Her şey bir yana ben ninemi bakış açısı ile severim. Okul okumuşluğu yok, nerde... O zamanlar okul bile yok ki köylerde doğru düzgün, kaldı ki kızlar okusun. Ama ninem hocaların evine oyun moyun bahane eder gider öğrenirmiş. Okumayı öğrenince de o ona yetmiş. Düve çobanlığından hindi çobanlığına, koyunları otlatmadan atları sulamaya derken orada burada dolanırmış ya, ekmek çıkısına hep Kur’an’ını da koyarmış. Doğayı okumayı öğrenmiş. Baktığını görmüş, gördüğünü bilmiş. Her şeyde o ilk bildiği şeyi aramış, nitekim bulmuş; Rabbini. Öyle prensipli ve azimli idi ki Kur’an’ını okumadan evden çıkmazdı. Ama zamanla gözleri görmedi. Yine de o Kur’an’ını açar sayfalara bakar dakikalarca vakit geçirirdi. Kur’an’a bakmanın sevabını duymuş ya, yetmiş bu bilgi ona. Bazen cami hocası vaaz ederken sesi dışarı verirdi. Alırdı kirmanını koşarak gelir hemen köşeye kurulurdu. Bir yandan kirman ile yün eğirir, bir yandan da dinlerdi hocayı. Öğrendiğini çoluk çocuğu toplar, anlatırdı.

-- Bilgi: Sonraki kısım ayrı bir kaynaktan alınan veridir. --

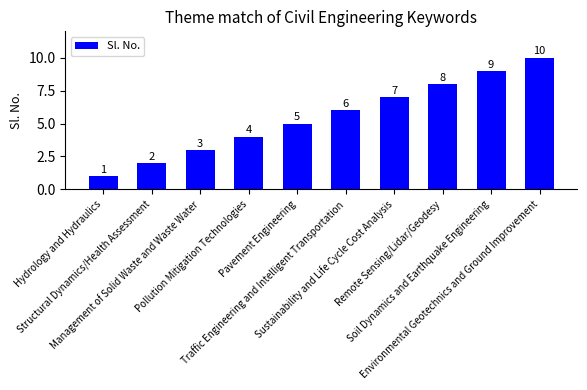

Which label corresponds to the largest value in the chart?

Environmental Geotechnics and Ground Improvement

Bir de bir tespihi vardı. Dedem kendisi toplayıp kurutup tek tek dizerek yapıp vermiş o tespihi nineme. Ne kadar mühim bir hediye. Ninem için düğün bayram sanki. Bugün biz büyük şeyleri gerekli görüp küçük şeylerle mutlu olamıyoruz. Ah alışmışlık, en büyük nankörlüğü içine saran süslü bir kapsın sen! Bugün işte o tespihi gördüm duvarda. Ninem hep cebinde taşırdı. İç cebinde. Çıkarırken sevgi ile bakar sürekli zikrederdi. Çok eskimişti. Yeni nice tespihler getirdik ama biz işin madde yönüne odaklanıp o tespihi hor görürken; ninem gün geçtikçe kıymetlenen nadide bir eser gibi ihtimam gösterdi ona. Nitekim hakkı idi. Dedemi kaybettikten sonra en çok tespihine sarıldı.

Bir gün yine tespih çekerken aniden bir yere gitmek zorunda kaldı. Elime tutuşturup “Sen devam et.” diye kaldığı yeri de gösterdi. Ne devam edeyim, neyi devam edeyim bilmiyorum ki. Ben de kaldığı yeri sayayım da ne ise çektiği gelince devam eder dedim. Sayarken ne fark edeyim, meğer tespihin taneleri eksik imiş. İçim sızladı. Onca ibadet, dedim. Ninem gelince ‘Ah nine...’ diye başladım anlatmaya. Sonunda “Demek dedem eksik dizmiş.” dedim. Şöyle bir baktı bana, “Sus evlat, zan etme. Sen diyeceksin ki, taneler kopmuştur. Velev ki demirden olsun. Yine de kimseden şüphe etme. Bak ölmüş gitmiş adam, helallik de alamazsın.” Öyle bir paylayışı vardı ki beni, “iyilik ederken azar yedik..” diye söylenip gittim yanından. Şimdi düşünüyorum da, ninem nasıl da mühim bir mevzuyu ilke edinmiş kendine. Demir olsa kopmuştur, kırılmıştır de, ama dedem eksik yapmış, deyip zan etme! Hayır, desem ne olur, kötü bir şey değil ki unutmuş olamaz mı, yanlış saymış olamaz mı? Olsa da sen zan etme, sen hep hüsnü zan et diyor ninem, hep güzel düşün. Ah nineciğim dedem Hasan sen de Hüsniye olarak ne kadar güzel bir hayat bıraktınız bizlere.

İşte o tespihi aldım yanıma. Ninemin evinden bir onu götürmek istedim. O huzuru hissetmek ve gördükçe anmak adına. Eve gidince nice sonra aklıma geldi yine çantamdan çıkardım. Bu sefer onunla zikredeyim istedim. Sonra da o anı canlandı aklımda. Astım duvara. Sen bana hüsnü hatırlat, güzelliği, Hasan’ı ve Hüsniye’yi. Az ile güzelleşebilmeyi, vefayı ve yine güzel zannı.